REQUIRED WORK:
- 1) From the news article on Chelsea and Westminster's post-EPR plans, list every example of LastWord functionality that the trust intends to replace over the next three years.
- 2) Carry on the news article about Chelsea and Westminster's post-EPR plans from its final sentence.

Chelsea and Westminster plans post EPR

  • 10 October 2012
Chelsea and Westminster plans post EPR

Chelsea and Westminster Hospital NHS Foundation Trust plans to replace much of its LastWord electronic patient record functionality and go out to tender for a portal early next year.

The trust implemented LastWord from IDX Systems Corporation before the national programme for IT in the NHS was launched.

IDX was the system selected to be rolled out across London as part of the NPfIT, but was later dropped in favour of Cerner Millennium.

Chelsea and Westminster IT manager Bill Gordon told eHealth Insider that despite being old, the IDX EPR “exceeds other products in the market place”, a view he said is backed up by staff who have worked at other sites.

However, the plan is to replace much of the LastWord functionality, such as the patient administration system, e-prescribing and order communications, over the next three years.

“Our risk is that the system is 13 years old. We can’’t run it forever so we do have to replace that functionality,” he explained.

“As we go forward we will be looking to take a best of breed approach, building on the integration engines and data warehouse and the legacy EPR.”

Final decisions have not yet been made regarding what part of the EPR will go out to tender first, but it is likely to be the PAS.

A slick and uniform front end for the new systems will be provided by a portal with a tender due to go out early next year.

Key to the trust’s EPR strategy is the introduction of an electronic document management system.

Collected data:

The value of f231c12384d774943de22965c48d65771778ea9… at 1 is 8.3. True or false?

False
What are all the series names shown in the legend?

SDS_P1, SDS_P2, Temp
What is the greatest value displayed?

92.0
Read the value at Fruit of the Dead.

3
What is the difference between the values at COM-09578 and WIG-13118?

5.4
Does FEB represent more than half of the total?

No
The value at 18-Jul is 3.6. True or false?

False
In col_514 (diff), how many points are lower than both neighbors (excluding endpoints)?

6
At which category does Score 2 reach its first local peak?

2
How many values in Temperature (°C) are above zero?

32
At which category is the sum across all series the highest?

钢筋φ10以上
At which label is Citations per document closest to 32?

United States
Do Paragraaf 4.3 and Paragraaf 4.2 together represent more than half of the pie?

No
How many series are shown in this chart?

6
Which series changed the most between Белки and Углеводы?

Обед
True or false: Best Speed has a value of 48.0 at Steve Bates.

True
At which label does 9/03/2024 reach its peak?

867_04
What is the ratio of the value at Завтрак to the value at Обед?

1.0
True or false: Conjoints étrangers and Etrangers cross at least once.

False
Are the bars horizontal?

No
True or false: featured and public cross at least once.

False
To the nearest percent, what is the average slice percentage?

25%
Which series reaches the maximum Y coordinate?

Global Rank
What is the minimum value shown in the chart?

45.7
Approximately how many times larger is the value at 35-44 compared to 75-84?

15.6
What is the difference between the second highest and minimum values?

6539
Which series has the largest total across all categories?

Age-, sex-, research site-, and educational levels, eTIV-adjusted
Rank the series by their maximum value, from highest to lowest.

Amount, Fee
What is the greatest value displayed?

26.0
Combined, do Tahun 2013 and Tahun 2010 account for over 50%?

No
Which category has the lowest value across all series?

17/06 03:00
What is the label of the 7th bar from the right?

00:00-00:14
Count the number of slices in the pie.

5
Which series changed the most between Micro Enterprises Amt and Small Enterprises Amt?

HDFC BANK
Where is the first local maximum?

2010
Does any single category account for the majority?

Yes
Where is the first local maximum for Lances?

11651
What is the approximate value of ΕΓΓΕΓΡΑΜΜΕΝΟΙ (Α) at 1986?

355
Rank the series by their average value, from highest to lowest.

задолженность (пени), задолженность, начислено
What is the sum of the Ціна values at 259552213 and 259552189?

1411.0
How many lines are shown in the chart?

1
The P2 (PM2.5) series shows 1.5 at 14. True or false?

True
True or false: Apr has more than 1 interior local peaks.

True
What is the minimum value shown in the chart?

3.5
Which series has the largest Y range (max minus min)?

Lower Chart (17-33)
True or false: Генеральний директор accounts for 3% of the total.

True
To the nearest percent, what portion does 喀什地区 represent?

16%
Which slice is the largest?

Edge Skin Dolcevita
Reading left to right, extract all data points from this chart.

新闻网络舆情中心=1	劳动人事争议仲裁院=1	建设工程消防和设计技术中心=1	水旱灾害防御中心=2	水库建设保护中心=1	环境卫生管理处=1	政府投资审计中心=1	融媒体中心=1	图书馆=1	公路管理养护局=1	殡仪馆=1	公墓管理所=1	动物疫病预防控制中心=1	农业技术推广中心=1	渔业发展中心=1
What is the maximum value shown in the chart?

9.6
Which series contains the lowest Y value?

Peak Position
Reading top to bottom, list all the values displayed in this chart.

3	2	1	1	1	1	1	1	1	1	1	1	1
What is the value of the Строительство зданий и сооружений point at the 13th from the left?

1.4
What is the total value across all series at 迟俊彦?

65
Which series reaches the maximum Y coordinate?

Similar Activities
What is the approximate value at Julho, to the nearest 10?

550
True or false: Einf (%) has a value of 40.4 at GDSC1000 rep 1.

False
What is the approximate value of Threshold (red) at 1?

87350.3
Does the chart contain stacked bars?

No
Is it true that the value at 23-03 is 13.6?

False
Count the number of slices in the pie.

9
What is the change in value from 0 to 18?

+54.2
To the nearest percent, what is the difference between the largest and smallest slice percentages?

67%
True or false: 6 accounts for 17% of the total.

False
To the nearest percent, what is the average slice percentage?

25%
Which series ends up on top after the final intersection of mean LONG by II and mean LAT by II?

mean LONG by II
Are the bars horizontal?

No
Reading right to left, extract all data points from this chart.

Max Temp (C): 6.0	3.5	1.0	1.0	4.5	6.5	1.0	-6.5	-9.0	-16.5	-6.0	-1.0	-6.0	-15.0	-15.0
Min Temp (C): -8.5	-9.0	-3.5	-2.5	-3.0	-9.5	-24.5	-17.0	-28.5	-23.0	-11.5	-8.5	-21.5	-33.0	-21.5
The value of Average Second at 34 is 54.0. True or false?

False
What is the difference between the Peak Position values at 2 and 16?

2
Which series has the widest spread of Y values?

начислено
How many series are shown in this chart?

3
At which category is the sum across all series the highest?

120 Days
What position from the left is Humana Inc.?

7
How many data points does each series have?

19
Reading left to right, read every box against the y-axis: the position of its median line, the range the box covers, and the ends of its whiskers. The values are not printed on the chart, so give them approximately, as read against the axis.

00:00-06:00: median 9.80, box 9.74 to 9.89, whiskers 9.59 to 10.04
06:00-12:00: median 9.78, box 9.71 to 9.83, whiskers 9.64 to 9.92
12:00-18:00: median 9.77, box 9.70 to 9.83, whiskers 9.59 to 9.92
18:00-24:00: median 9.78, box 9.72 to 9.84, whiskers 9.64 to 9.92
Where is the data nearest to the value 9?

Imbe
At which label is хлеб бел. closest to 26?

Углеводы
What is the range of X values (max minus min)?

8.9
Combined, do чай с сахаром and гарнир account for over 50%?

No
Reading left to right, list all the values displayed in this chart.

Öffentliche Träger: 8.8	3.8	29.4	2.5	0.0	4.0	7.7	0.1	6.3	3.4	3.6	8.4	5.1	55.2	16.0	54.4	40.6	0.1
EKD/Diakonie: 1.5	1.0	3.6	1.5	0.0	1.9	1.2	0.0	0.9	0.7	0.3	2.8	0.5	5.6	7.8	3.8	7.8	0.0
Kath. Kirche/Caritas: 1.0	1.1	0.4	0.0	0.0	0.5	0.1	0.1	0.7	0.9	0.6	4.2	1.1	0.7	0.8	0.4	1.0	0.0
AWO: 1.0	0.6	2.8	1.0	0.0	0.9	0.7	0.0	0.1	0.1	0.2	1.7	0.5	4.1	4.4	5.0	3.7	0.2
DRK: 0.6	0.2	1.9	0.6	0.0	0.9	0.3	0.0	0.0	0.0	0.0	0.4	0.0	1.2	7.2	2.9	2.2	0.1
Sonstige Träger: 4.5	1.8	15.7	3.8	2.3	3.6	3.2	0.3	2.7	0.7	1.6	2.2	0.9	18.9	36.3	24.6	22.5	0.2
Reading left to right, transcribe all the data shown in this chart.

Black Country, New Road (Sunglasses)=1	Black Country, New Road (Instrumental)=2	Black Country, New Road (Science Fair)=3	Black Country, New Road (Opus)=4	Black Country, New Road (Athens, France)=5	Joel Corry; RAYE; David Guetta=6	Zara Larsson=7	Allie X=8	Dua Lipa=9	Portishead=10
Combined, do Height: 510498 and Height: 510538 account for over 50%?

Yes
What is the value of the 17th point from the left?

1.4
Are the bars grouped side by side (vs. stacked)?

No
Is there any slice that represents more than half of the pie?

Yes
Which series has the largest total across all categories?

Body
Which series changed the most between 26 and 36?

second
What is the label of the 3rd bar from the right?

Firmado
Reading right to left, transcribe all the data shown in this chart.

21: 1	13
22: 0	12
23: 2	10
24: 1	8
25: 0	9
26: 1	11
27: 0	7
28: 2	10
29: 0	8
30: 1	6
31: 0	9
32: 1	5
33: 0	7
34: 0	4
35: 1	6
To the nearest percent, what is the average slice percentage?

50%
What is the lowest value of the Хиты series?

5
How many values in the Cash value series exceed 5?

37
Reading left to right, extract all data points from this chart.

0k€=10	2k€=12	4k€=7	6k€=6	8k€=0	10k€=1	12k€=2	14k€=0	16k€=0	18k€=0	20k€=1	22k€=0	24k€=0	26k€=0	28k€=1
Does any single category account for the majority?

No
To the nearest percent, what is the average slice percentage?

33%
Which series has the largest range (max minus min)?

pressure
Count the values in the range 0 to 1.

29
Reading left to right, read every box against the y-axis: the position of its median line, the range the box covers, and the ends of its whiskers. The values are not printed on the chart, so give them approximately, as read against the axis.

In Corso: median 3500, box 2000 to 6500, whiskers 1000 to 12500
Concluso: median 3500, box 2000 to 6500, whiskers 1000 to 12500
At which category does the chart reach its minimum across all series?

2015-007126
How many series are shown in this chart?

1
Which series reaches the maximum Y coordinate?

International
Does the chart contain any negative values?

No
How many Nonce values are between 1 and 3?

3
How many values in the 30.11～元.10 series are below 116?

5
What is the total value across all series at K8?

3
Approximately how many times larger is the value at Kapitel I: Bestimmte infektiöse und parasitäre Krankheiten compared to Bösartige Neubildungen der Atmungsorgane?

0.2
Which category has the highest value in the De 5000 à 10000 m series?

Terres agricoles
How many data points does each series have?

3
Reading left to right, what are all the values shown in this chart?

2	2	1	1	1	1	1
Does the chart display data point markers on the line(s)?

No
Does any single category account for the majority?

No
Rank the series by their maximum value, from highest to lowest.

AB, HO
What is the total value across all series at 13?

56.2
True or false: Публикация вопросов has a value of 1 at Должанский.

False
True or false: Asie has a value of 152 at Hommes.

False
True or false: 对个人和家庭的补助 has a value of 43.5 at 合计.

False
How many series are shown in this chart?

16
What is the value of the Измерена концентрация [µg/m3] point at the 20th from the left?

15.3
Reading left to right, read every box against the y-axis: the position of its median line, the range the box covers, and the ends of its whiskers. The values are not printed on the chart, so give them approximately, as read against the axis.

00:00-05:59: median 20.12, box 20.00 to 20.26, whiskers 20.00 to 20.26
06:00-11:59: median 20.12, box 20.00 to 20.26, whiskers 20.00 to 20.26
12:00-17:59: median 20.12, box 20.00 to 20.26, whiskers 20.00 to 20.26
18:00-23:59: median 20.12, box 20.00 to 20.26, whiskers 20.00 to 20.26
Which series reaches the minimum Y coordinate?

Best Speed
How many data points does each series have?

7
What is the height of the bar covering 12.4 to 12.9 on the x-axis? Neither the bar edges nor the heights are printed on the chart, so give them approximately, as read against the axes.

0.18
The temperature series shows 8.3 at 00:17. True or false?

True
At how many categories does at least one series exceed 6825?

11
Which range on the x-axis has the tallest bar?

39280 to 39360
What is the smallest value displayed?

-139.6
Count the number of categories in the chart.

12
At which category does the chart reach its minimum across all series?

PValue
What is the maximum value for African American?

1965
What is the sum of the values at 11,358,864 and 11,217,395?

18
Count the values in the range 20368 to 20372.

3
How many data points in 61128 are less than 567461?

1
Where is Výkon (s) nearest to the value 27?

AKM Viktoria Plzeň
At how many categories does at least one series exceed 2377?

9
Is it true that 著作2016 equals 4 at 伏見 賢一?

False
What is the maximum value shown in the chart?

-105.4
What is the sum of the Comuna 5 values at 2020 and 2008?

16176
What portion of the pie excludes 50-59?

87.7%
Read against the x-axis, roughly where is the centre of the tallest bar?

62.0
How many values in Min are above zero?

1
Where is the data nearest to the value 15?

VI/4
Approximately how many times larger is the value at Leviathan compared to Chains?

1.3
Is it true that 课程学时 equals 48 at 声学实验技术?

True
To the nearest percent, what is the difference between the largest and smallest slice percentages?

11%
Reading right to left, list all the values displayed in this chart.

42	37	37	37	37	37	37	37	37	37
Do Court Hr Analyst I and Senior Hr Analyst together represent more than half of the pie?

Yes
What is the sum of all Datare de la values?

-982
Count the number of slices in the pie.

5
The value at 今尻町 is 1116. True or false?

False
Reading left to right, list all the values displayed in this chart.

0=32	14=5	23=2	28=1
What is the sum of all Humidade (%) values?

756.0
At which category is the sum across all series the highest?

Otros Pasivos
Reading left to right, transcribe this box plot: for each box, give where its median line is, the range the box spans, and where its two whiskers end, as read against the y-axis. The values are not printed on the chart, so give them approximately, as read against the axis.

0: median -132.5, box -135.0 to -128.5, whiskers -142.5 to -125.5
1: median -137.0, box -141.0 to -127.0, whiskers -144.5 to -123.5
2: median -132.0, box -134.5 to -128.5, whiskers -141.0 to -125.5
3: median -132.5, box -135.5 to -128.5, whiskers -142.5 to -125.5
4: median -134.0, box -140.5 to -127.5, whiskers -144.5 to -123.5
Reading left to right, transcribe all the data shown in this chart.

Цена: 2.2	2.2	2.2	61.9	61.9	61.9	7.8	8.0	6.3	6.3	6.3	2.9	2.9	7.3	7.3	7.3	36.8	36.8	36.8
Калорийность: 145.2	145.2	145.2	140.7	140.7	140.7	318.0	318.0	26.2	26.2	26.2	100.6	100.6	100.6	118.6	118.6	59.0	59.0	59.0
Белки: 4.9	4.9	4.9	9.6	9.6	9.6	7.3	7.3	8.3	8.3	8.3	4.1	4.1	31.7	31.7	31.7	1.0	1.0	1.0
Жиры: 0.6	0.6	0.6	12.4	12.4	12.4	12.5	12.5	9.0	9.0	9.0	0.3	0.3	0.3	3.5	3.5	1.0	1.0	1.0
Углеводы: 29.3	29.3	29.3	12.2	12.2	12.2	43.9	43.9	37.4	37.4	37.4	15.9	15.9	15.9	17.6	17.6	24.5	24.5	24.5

ANSWER LIST:
- 1)
- Patient administration system
- E-prescribing
- Order communications

- 2)
The trust has chosen the supplier and is now finalising contracts. The decision on how the system would be designed was based on 300 interviews with “all kinds of staff” – including six chaplains – over one month.

Gordon said the deal would see about 60m pages scanned into the digital record as patients are due to attend the hospital.

The trust is also looking for a customer relationship management system.

“It’s all about allowing the patients to have the best experience they can have, allow access to book and change appointments and going forward, being able to manage their medical record,” Gordon explained.

The trust’s IT team has been working on a number of mobile applications.

“Some apps are purely for us, some are sellable and the ones yet to work on are the ones for patients,” he said.

The apps for patients will be developed to extend the look and feel of the hospital’s check-in kiosks, into patients’ homes.

The first app to be made available is a directory of services app for GPs. Another one soon to be released is a maternity app, which other trusts have shown an interest in using.

Gordon said the trust is looking at both deploying more mobile devices and implementing a ‘bring your own device’ strategy. However, he said there is no point giving staff more mobile devices until they have systems that can be used on them.

“We have to provide people with enough applications to make it worth their while,” he added. “We need to enable the workforce to be mobile.”

The trust has already deployed more than 300 tablets used for e-prescribing on the wards.

Gordon said Chelsea and Westminster’s IT budget is the second largest capital budget after buildings, but like other areas they are expected to make savings.

This year the target was 10%, but Gordon said this was done through efficiencies rather than staff cuts. Staff numbers have remained consistent at around 60 for the last few years.

Part of the trust’s IM&T strategy, passed last year, is to look towards collaborating with other trusts on IT.

Gordon said this will mean sharing resources for “nuts and bolts” sort of stuff, rather than complex clinical applications and he is in talks with a number of other trusts about how this would work in practice.